Starting at the line that contains "endives au jambon" and ending at the line that contains "ไม้อัดที่ควรรู้ก่อนเลือกใช้", the lines below are to be given again exactly, with nothing added.

# Information supplied
-- Opening Marker --
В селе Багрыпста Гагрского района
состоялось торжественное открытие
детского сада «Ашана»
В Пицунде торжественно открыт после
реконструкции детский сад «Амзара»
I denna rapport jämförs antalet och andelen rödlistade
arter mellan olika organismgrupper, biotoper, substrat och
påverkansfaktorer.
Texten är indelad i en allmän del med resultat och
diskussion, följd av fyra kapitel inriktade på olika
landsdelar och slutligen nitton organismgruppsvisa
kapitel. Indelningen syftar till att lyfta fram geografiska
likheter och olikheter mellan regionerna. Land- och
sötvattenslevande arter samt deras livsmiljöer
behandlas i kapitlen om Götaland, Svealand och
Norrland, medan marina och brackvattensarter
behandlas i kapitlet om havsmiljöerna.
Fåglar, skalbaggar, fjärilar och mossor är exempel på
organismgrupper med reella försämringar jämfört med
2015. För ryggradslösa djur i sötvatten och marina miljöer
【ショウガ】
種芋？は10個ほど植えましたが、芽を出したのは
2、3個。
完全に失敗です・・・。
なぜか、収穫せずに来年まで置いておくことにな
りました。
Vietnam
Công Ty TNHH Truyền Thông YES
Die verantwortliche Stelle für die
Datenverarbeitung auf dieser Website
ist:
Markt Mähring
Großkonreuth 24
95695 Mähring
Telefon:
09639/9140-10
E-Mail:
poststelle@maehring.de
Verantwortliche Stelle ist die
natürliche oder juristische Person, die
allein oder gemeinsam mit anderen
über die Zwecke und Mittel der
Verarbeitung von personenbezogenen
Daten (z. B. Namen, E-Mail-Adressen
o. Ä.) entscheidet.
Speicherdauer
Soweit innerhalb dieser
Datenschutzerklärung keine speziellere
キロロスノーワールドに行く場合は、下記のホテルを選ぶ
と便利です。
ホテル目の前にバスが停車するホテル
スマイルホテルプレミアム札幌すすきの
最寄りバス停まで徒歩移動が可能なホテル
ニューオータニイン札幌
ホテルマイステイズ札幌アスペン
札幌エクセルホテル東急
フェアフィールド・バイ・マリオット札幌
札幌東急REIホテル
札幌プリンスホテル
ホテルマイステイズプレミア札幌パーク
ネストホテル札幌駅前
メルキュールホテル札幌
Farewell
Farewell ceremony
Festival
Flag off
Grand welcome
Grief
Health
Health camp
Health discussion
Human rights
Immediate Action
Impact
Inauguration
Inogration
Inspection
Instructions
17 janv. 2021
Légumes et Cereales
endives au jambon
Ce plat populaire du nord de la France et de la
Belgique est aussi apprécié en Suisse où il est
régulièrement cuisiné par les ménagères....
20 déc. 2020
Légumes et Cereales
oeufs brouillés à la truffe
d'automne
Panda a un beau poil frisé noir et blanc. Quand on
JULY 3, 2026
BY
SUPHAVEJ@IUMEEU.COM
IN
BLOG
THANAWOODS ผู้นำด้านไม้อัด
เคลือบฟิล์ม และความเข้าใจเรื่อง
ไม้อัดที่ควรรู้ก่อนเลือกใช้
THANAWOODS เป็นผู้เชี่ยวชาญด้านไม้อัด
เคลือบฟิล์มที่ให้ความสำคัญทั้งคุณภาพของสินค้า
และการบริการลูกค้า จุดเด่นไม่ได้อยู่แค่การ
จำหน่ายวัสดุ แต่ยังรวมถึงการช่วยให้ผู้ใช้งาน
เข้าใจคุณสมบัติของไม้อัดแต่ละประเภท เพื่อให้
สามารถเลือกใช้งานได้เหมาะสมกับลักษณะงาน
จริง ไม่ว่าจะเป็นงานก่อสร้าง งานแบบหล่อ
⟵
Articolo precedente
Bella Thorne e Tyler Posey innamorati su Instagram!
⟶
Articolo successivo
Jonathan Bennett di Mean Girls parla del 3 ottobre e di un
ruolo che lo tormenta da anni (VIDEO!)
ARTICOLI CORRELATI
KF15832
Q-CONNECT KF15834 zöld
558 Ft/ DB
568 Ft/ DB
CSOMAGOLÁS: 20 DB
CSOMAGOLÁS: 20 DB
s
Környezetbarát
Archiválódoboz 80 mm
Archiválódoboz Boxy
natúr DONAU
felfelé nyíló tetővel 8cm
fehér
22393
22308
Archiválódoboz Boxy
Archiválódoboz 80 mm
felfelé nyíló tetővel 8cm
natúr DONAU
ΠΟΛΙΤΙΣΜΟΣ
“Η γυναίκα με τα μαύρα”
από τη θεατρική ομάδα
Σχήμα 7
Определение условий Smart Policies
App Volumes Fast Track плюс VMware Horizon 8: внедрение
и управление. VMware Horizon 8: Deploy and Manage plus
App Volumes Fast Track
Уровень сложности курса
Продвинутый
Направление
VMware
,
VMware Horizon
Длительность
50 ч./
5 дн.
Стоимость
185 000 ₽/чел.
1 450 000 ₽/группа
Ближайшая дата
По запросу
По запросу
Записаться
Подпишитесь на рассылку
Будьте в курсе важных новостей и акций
-- Closing Marker --
-- Opening Marker --
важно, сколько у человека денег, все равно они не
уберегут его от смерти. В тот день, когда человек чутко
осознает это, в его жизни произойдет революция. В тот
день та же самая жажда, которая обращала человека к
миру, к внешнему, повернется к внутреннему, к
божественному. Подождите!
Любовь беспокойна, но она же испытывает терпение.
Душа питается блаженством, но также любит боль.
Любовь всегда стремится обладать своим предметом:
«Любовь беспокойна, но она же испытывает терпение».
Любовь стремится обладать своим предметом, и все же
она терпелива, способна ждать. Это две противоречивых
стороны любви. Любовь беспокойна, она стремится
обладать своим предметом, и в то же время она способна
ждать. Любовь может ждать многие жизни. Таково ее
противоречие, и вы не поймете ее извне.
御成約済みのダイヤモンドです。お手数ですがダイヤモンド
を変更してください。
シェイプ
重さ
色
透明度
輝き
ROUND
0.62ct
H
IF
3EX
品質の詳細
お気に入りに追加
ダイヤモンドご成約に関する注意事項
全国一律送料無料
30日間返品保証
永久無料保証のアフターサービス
-- Closing Marker --
-- Opening Marker --
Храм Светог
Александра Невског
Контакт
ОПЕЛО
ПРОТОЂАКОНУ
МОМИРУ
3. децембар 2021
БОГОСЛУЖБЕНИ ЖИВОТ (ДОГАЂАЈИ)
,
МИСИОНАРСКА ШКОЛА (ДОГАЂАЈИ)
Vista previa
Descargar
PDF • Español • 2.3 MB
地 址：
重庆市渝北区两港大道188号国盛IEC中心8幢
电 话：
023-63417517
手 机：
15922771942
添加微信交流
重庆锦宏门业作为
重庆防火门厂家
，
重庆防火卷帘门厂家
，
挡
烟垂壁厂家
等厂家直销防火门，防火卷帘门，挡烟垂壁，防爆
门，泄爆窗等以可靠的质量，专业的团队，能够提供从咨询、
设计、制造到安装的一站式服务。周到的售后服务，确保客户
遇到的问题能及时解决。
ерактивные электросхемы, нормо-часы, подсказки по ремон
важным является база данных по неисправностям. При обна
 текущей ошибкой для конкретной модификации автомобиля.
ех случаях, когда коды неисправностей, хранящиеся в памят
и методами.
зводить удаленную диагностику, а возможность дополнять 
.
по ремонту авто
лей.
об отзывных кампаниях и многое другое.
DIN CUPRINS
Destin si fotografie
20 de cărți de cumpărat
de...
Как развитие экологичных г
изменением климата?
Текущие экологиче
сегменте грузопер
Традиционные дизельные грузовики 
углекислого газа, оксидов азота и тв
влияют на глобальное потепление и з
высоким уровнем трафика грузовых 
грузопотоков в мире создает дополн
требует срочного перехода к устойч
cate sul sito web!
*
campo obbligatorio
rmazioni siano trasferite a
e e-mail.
-- Closing Marker --
# Output for this task
endives au jambon
Ce plat populaire du nord de la France et de la
Belgique est aussi apprécié en Suisse où il est
régulièrement cuisiné par les ménagères....
20 déc. 2020
Légumes et Cereales
oeufs brouillés à la truffe
d'automne
Panda a un beau poil frisé noir et blanc. Quand on
JULY 3, 2026
BY
SUPHAVEJ@IUMEEU.COM
IN
BLOG
THANAWOODS ผู้นำด้านไม้อัด
เคลือบฟิล์ม และความเข้าใจเรื่อง
ไม้อัดที่ควรรู้ก่อนเลือกใช้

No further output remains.